YOUR OBJECTIVE → Copy the records below word for word, from the line that contains "hier) im örtlichen Siebentischwald. Der" through the line that contains "Darunter zählen: Urheberrecht muss auf", including both of those lines and nothing else.

DATA →
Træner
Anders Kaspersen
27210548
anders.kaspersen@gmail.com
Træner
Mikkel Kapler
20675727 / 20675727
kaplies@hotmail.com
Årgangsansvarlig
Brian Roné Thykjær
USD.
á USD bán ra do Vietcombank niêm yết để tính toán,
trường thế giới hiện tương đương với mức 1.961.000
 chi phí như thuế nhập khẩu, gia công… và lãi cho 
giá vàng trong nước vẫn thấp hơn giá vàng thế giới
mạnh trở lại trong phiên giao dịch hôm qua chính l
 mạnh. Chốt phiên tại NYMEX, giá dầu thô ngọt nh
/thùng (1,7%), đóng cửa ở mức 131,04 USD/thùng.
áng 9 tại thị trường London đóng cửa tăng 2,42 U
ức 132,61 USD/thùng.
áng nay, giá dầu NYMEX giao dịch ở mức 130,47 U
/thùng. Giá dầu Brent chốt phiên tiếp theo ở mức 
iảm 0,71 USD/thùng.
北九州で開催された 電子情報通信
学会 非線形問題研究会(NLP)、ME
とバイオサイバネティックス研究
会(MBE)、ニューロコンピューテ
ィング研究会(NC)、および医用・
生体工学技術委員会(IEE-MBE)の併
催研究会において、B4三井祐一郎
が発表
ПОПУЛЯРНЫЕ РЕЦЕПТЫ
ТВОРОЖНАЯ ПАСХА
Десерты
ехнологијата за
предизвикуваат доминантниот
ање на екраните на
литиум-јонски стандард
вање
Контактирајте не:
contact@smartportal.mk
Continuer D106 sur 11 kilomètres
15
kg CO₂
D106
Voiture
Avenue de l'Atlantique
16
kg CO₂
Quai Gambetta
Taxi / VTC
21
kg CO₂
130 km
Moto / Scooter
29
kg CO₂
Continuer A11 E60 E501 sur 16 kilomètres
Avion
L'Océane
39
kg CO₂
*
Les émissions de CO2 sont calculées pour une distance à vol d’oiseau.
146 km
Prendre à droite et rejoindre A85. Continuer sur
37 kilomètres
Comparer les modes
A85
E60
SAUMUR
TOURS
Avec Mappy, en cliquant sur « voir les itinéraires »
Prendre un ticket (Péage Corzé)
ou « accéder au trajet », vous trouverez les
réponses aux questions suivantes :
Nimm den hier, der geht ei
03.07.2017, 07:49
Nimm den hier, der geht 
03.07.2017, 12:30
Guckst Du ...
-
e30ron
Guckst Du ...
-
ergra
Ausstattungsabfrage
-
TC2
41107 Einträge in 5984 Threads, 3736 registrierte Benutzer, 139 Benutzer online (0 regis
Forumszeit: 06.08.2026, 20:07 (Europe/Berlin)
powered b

==

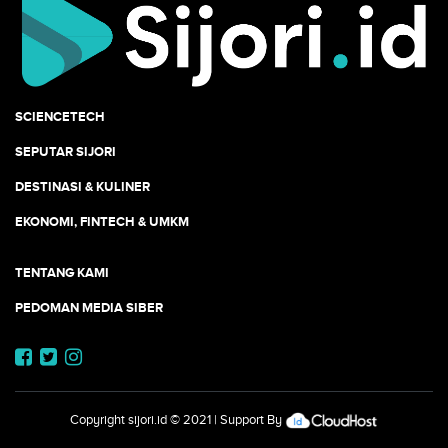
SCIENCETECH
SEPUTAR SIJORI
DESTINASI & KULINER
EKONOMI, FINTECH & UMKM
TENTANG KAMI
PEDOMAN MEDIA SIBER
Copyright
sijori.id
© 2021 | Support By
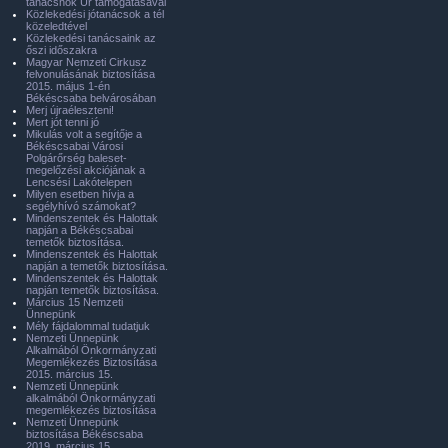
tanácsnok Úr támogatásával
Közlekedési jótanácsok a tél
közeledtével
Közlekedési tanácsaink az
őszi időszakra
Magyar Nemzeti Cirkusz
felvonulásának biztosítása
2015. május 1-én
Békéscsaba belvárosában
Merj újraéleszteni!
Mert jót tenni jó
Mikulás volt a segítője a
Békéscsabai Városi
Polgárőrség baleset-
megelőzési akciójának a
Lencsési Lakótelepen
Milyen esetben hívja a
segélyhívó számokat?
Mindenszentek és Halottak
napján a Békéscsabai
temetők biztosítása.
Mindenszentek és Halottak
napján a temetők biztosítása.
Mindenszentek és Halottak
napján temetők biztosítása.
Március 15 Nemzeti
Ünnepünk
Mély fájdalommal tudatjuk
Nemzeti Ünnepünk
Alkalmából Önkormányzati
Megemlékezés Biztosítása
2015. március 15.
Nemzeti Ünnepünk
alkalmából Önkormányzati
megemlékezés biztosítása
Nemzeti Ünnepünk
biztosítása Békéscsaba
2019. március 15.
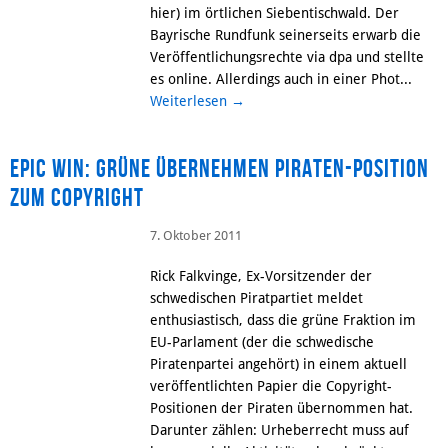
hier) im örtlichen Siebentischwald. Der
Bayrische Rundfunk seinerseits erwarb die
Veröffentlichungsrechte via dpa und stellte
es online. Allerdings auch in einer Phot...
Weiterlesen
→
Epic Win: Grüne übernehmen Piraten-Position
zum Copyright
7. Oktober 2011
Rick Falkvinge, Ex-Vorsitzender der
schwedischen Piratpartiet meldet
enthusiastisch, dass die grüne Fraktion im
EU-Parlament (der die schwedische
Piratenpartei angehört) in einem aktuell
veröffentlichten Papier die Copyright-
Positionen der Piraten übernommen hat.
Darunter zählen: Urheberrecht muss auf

---

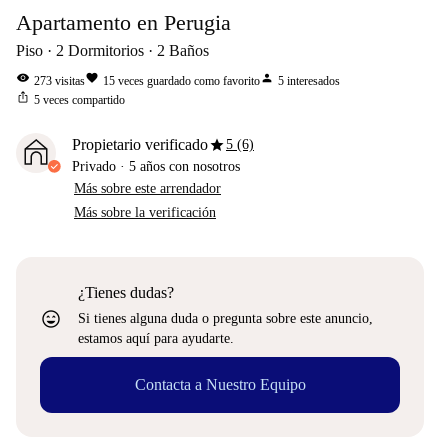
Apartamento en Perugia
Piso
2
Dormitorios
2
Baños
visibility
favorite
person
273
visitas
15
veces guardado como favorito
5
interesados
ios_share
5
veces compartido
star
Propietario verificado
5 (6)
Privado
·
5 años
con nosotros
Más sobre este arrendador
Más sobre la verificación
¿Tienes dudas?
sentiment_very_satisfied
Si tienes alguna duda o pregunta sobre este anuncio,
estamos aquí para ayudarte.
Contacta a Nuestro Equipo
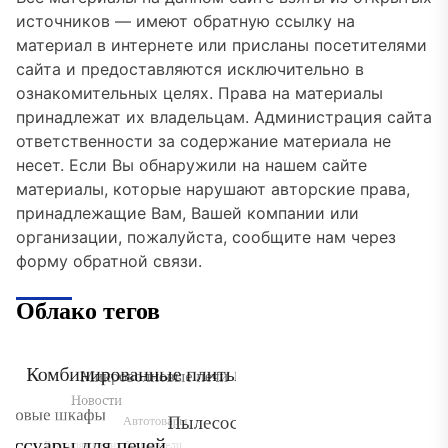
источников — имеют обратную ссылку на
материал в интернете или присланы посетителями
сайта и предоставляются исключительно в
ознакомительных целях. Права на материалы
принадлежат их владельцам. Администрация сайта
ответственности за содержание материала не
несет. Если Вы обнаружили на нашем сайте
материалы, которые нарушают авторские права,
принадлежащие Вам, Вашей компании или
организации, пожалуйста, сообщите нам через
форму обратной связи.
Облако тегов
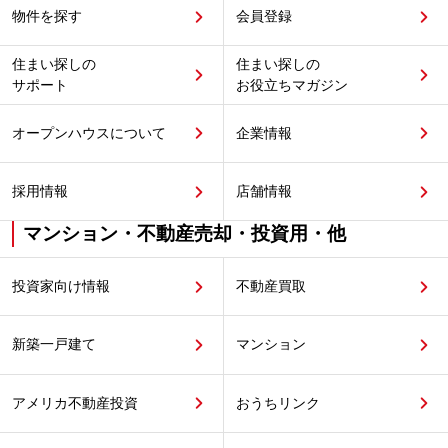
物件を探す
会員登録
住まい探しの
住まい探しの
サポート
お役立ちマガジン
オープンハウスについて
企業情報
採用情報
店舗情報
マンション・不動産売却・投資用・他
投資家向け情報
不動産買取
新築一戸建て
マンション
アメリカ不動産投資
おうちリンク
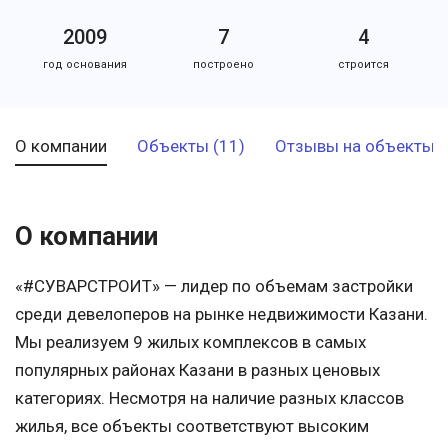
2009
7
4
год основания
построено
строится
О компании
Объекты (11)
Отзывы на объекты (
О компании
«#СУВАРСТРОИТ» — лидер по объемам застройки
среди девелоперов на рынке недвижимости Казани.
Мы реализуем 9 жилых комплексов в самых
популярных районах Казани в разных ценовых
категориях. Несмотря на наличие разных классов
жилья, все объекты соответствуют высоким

ANSWER SPACE →
hier) im örtlichen Siebentischwald. Der
Bayrische Rundfunk seinerseits erwarb die
Veröffentlichungsrechte via dpa und stellte
es online. Allerdings auch in einer Phot...
Weiterlesen
→
Epic Win: Grüne übernehmen Piraten-Position
zum Copyright
7. Oktober 2011
Rick Falkvinge, Ex-Vorsitzender der
schwedischen Piratpartiet meldet
enthusiastisch, dass die grüne Fraktion im
EU-Parlament (der die schwedische
Piratenpartei angehört) in einem aktuell
veröffentlichten Papier die Copyright-
Positionen der Piraten übernommen hat.
Darunter zählen: Urheberrecht muss auf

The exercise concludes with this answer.